All of which leads me to yesterday. I've played a couple of lousy rounds lately, lousy even by my questionable standards, so I decided it was time to practice a little. I'm a musician, and musicians love to practice. (It should be said that even when I was thick in my career I was never much of a practicer, but there you are.) There's an ad on TV for some golf product or another, and the woman narrating it, an LPGA pro, goes on about how she puts in two hours on the range, every day, and two hours on the putting green, every day. Every day. If I did that I could play on the LPGA tour too! So she's kind of an inspiration, and again, every time I play golf I channel my Pop, and remember that time in Randolph. 

With that in mind I got in my non-sporty little Nissan Sentra (I kept offering Adam the great chance to trade my Sentra for his Miata, straight-up, but for some reason he never took me up on it. And then he moved to Hawai'i. What a bum. I mean, who wouldn't want to drive a Sentra in the winter of Vermont instead of a glorious life in Hawai'i. Doesn't make sense to me. 

Had a pretty productive time at the range, though to be sure not every shot went where I wanted it to go. Had some good shots with my 4-hybrid, which is wonderful when it behaves but I don't trust it on the course. Had some bad shots with Dad's wood 3-wood. That's a funny club. Awfully heavy in the head, not easy to get a good reliable swing on it. I've noticed it behaves the best when I surprise it. I don't play it for almost a whole round, then on a whim I'll pick it up on the eighth hole and it performs wonderfully, with a satisfying wooden thwack at impact. But when I take it out on purpose to get a nice drive, it misbehaves and hooks badly, or it misses the ball completely, damn thing. Just a finicky club, I guess. My relationship with Dad was sometimes rocky and sometimes great, and it seems to be the same with his old wood 3-wood. I did hit a spectacular drive with his old metal 5-"wood," which is actually my favorite club off the tee. For some reason I get astonishing distance from it when I hit it right, like 200 yards, let's say. Seriously, it goes almost 200 yards. Boom. Had some good wedge shots, trying to build my confidence on approach shots with that club when a 9-iron is too much club. 

Then I went to the practice green, which is the old No.1 hole of the old course.
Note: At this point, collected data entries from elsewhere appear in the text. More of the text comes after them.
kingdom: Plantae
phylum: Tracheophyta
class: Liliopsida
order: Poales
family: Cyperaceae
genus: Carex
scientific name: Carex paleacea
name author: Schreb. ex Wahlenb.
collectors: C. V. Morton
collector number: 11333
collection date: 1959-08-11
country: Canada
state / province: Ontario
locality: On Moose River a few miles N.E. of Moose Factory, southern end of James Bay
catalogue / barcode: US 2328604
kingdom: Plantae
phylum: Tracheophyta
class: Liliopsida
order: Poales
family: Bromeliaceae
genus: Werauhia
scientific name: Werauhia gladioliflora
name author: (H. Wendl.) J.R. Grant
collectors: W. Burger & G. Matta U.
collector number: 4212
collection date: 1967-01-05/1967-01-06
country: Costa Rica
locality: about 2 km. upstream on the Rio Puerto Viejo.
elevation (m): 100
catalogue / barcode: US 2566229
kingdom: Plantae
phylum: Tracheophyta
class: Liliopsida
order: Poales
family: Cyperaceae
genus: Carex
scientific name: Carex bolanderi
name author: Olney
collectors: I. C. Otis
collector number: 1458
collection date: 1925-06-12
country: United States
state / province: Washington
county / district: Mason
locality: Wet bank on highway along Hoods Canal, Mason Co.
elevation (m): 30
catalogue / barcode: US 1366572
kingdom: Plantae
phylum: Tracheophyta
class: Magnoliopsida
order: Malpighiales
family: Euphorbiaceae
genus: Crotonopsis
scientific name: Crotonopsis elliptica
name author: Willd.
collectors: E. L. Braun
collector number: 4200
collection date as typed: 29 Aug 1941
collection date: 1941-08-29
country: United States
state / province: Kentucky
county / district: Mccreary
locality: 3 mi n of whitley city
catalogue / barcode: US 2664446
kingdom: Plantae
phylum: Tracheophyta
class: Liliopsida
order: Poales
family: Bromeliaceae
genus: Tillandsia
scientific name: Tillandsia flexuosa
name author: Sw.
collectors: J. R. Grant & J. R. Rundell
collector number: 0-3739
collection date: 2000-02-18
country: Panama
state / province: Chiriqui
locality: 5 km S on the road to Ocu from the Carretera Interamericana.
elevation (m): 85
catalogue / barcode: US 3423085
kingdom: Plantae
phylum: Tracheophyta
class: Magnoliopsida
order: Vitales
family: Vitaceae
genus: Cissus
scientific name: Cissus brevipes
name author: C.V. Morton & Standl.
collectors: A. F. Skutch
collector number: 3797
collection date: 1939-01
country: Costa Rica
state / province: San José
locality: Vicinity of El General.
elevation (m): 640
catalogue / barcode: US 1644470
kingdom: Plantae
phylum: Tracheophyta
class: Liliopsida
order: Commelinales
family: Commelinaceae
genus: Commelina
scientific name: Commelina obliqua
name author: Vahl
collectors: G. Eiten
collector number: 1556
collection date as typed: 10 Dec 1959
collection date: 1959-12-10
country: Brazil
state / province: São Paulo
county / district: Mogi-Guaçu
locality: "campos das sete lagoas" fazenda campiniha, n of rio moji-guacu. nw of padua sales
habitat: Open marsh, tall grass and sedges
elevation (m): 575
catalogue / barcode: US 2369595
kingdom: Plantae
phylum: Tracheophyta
I worked hard on that 60-degree wedge, which Calvin says I should just use out of the bunkers but I ignore him because I see the pros using it to pitch, so there. I was too tentative at first and it didn't go very far, but by the end of the session I was feeling much more confident giving it a good swing and watching it describe a lovely arc and bounce more or less where I wanted it to bounce. 

So, that was a good practice session. I practiced, so now I will be a good golfer. I'm pretty sure it just takes one practice session to go to being a good golfer from being a bad-golfer. I hope so.